Archived

This forum has been archived. Please start a new discussion on GitHub.

pauses in data distribution

Greetings

We have developed a distributed system (diagnostic testbed for
electrical system) based on the IceStorm publish-subscribe system.
While running our system, we frequently observe pauses in data
transmission to all subscribers when a new agent (publisher/subscriber)
subscribes to or unsubscribes from the IceStorm server.

In order to evaluate these delays, we have performed an experiment using
the Clock example included in the IceStorm example.

We made the following changes to Publisher.java:

//Changing the for loop with a while loop
while (true)
{
clock.tick();
try {
Thread.sleep(300);
} catch ( InterruptedException tex) {
System.out.print("interrupted");
}
}


We also added an integer to the printout to better monitor the progress
of the output in ClockI.java

public class ClockI extends _ClockDisp
{ int m_counter=0;

public void tick(Ice.Current current)
{
m_counter = m_counter % 10;
System.out.println("tick" + m_counter++);
}
}

In addition, we changed the clock proxy to twoway in Subscriber.java to
better reflect our setup in our own architecture.


We ran one publisher and up to 30 subscribers. When starting a new
Subscriber we often noticed a pause of data flow (~20sec) to all
subscribers but we did not recognize a pattern. Sometimes, we were able
to start several subscribers without pause and other times
pauses occurred more frequently. We also noticed pauses
when shutting down the Subscribers (control-C) about 50% of the time.
Below is a list of outputs from the IceStorm server:


// Starting a new subscriber -- do difference between cases that started
// normally and cases that interrupted data flow.
[ icebox-IceStorm: Topic: Subscribe: 8f:e8:e4:c:77fce653:10dc230ed58:-8000 ]


// Unsubscribing a Subscriber without interruption of data flow.

[ icebox-IceStorm: Topic: Unsubscribe:
8f:e8:e4:c:7b4a383f:10dc2287e1b:-8000 ]

[ icebox-IceStorm: Subscriber: Unsubscribe
8f:e8:e4:c:7b4a383f:10dc2287e1b:-8000 ]


// Unsubscribing a Subscriber that resulted in interruption of data flow.

[ icebox-IceStorm: Subscriber: 8f:e8:e4:c:199048f2:10dc2287e9d:-8000:
publish failed: .\Network.cpp:669: Ice::ConnectionRefusedException:
connection refused: WSAECONNREFUSED ]

[ icebox-IceStorm: Topic: Unsubscribe:
8f:e8:e4:c:199048f2:10dc2287e9d:-8000 ]

[ icebox-IceStorm: Topic: 8f:e8:e4:c:199048f2:10dc2287e9d:-8000: not
subscribed. ]


We have not observed any pauses when starting or stopping additional Publishers.

Does anybody have any clues why the delays happen? For our distributed
system, we have sometimes observed delays of more than a minute,
something that is not acceptable for our "real-time" electrical system
health monitoring system.

We would appreciate any information that may help us solve this problem.

Christian Neukom

Comments

  • matthew
    matthew NL, Canada
    A very similar question was asked by a member of your research group :)http://www.zeroc.com/vbulletin/showthread.php?t=2474

    I suspect the same problem. If you are using the default configuration then you can get pauses when connecting.
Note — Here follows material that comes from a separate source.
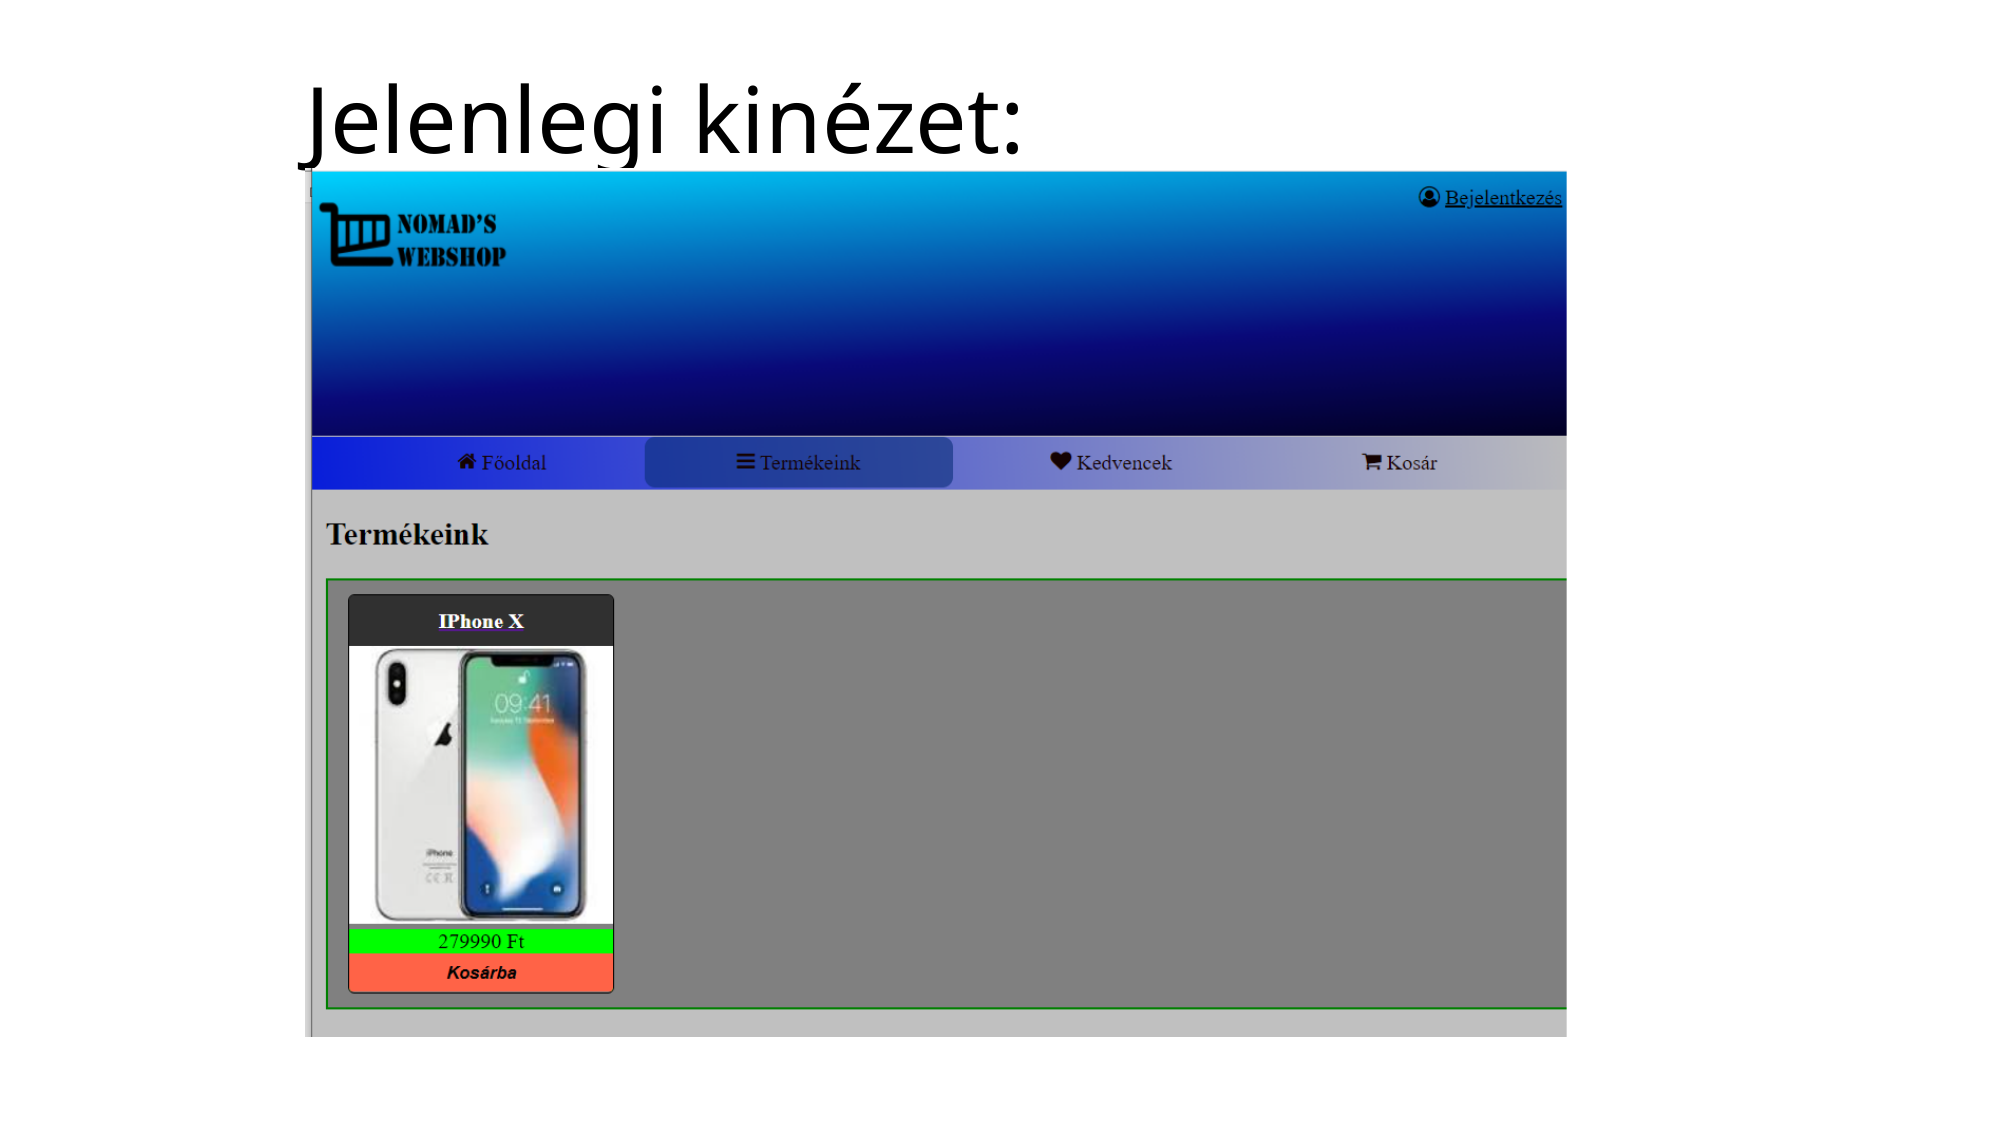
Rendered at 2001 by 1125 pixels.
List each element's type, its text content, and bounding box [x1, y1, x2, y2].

title Jelenlegi kinézet: [290, 15, 2000, 233]
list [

Also note that when using Java you can expect some pauses for garbage collection.
  • pauses in data distribution

    Hello,

    We continued our testing using the C++ clock example this time. We also increased the thread pool.

    Ice.ThreadPool.Server.Size=50
    Ice.ThreadPool.Client.Size=10

    We see the same problems. Any other suggestions? Thanks.

    -Chris
  • matthew
    matthew NL, Canada
    50 threads in the pool is too high. 10 is likely a suitable number. Do you have unreachable endpoints in your proxy configuration (from running VMware or similar on your host).

    You should run IceStorm with Ice.Trace.Network=2 to see the network connections that IceStorm is attemping to establish.